__TASK PROMPT__.
Repeat these records exactly, pictures excluded.

*** INFORMATION GIVEN ***

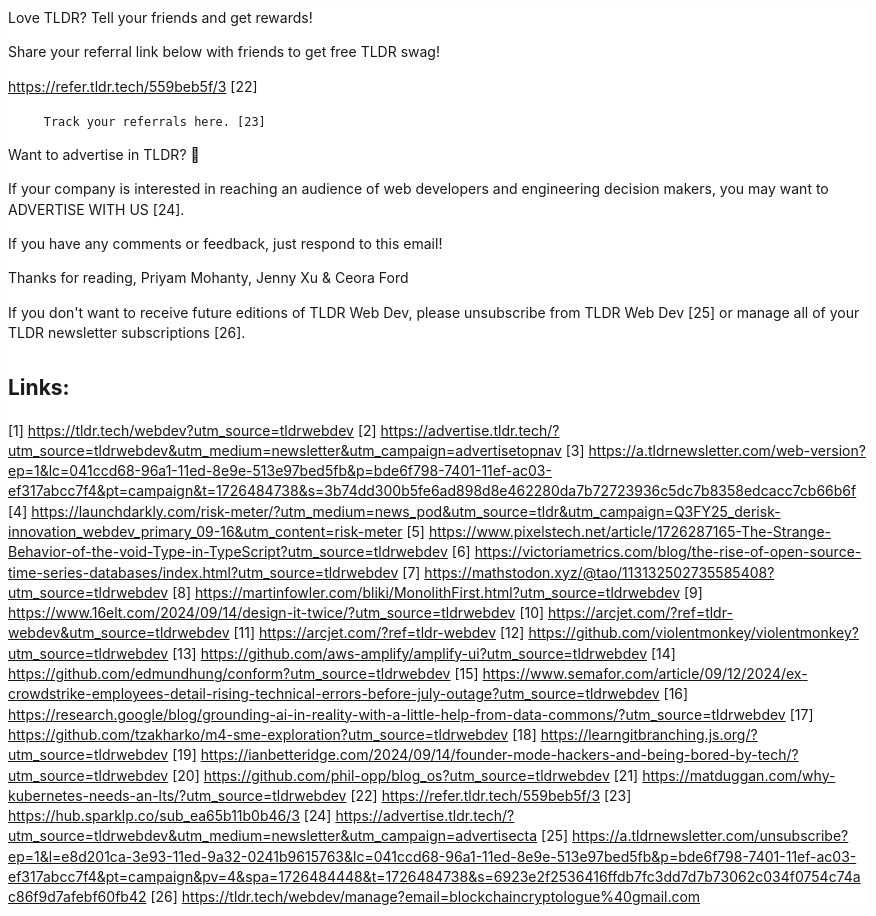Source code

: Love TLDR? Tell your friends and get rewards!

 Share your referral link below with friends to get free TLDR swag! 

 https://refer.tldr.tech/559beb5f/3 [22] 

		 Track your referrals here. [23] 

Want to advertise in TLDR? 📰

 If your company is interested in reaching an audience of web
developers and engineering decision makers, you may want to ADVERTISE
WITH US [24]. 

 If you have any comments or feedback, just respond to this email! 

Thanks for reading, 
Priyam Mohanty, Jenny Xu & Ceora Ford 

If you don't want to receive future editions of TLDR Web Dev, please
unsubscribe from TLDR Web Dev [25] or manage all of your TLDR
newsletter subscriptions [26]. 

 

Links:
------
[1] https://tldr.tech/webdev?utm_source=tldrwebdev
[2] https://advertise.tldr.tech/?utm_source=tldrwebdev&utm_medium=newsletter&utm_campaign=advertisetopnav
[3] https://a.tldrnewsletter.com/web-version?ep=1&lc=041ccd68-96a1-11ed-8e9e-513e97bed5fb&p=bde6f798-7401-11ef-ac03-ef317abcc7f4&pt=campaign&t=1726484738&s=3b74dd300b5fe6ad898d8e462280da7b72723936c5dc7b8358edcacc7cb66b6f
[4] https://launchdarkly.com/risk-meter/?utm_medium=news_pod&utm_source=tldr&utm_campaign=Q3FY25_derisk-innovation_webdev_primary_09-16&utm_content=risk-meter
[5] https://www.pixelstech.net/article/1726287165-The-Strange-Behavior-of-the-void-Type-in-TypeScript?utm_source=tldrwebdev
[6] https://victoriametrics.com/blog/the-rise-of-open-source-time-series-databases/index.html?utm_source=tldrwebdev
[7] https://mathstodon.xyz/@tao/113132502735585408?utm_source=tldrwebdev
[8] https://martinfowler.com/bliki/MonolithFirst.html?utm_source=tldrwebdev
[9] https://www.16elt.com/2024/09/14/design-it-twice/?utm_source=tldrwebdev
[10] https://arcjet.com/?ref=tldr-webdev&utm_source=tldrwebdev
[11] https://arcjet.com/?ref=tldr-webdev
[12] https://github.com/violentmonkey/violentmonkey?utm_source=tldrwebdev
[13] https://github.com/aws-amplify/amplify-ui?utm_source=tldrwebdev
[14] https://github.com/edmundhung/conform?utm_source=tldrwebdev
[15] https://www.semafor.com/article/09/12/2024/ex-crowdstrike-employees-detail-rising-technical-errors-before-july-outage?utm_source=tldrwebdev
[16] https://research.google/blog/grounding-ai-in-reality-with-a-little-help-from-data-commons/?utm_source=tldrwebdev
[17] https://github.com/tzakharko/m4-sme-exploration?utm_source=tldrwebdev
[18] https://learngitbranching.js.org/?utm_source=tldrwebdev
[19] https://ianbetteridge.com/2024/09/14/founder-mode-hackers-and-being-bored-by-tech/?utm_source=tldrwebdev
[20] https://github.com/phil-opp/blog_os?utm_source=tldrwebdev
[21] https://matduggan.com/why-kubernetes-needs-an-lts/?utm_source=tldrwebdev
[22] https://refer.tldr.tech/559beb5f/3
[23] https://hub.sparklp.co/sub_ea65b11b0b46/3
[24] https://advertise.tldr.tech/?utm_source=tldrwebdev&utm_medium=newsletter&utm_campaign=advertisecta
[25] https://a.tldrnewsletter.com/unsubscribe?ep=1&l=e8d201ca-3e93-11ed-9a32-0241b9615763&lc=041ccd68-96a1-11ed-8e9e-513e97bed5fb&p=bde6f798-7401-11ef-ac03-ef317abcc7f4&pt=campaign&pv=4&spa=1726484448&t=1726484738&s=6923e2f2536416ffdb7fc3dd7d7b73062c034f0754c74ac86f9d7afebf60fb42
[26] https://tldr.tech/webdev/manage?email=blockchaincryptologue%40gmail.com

*** End of INFORMATION GIVEN ***

__WRITTEN SOLUTION__.
Source code

: Love TLDR? Tell your friends and get rewards!

 Share your referral link below with friends to get free TLDR swag! 

 https://refer.tldr.tech/559beb5f/3 [22] 

		 Track your referrals here. [23] 

Want to advertise in TLDR? 📰

 If your company is interested in reaching an audience of web
developers and engineering decision makers, you may want to ADVERTISE
WITH US [24]. 

 If you have any comments or feedback, just respond to this email! 

Thanks for reading, 
Priyam Mohanty, Jenny Xu & Ceora Ford 

If you don't want to receive future editions of TLDR Web Dev, please
unsubscribe from TLDR Web Dev [25] or manage all of your TLDR
newsletter subscriptions [26]. 

 

Links:
------
[1] https://tldr.tech/webdev?utm_source=tldrwebdev
[2] https://advertise.tldr.tech/?utm_source=tldrwebdev&utm_medium=newsletter&utm_campaign=advertisetopnav
[3] https://a.tldrnewsletter.com/web-version?ep=1&lc=041ccd68-96a1-11ed-8e9e-513e97bed5fb&p=bde6f798-7401-11ef-ac03-ef317abcc7f4&pt=campaign&t=1726484738&s=3b74dd300b5fe6ad898d8e462280da7b72723936c5dc7b8358edcacc7cb66b6f
[4] https://launchdarkly.com/risk-meter/?utm_medium=news_pod&utm_source=tldr&utm_campaign=Q3FY25_derisk-innovation_webdev_primary_09-16&utm_content=risk-meter
[5] https://www.pixelstech.net/article/1726287165-The-Strange-Behavior-of-the-void-Type-in-TypeScript?utm_source=tldrwebdev
[6] https://victoriametrics.com/blog/the-rise-of-open-source-time-series-databases/index.html?utm_source=tldrwebdev
[7] https://mathstodon.xyz/@tao/113132502735585408?utm_source=tldrwebdev
[8] https://martinfowler.com/bliki/MonolithFirst.html?utm_source=tldrwebdev
[9] https://www.16elt.com/2024/09/14/design-it-twice/?utm_source=tldrwebdev
[10] https://arcjet.com/?ref=tldr-webdev&utm_source=tldrwebdev
[11] https://arcjet.com/?ref=tldr-webdev
[12] https://github.com/violentmonkey/violentmonkey?utm_source=tldrwebdev
[13] https://github.com/aws-amplify/amplify-ui?utm_source=tldrwebdev
[14] https://github.com/edmundhung/conform?utm_source=tldrwebdev
[15] https://www.semafor.com/article/09/12/2024/ex-crowdstrike-employees-detail-rising-technical-errors-before-july-outage?utm_source=tldrwebdev
[16] https://research.google/blog/grounding-ai-in-reality-with-a-little-help-from-data-commons/?utm_source=tldrwebdev
[17] https://github.com/tzakharko/m4-sme-exploration?utm_source=tldrwebdev
[18] https://learngitbranching.js.org/?utm_source=tldrwebdev
[19] https://ianbetteridge.com/2024/09/14/founder-mode-hackers-and-being-bored-by-tech/?utm_source=tldrwebdev
[20] https://github.com/phil-opp/blog_os?utm_source=tldrwebdev
[21] https://matduggan.com/why-kubernetes-needs-an-lts/?utm_source=tldrwebdev
[22] https://refer.tldr.tech/559beb5f/3
[23] https://hub.sparklp.co/sub_ea65b11b0b46/3
[24] https://advertise.tldr.tech/?utm_source=tldrwebdev&utm_medium=newsletter&utm_campaign=advertisecta
[25] https://a.tldrnewsletter.com/unsubscribe?ep=1&l=e8d201ca-3e93-11ed-9a32-0241b9615763&lc=041ccd68-96a1-11ed-8e9e-513e97bed5fb&p=bde6f798-7401-11ef-ac03-ef317abcc7f4&pt=campaign&pv=4&spa=1726484448&t=1726484738&s=6923e2f2536416ffdb7fc3dd7d7b73062c034f0754c74ac86f9d7afebf60fb42
[26] https://tldr.tech/webdev/manage?email=blockchaincryptologue%40gmail.com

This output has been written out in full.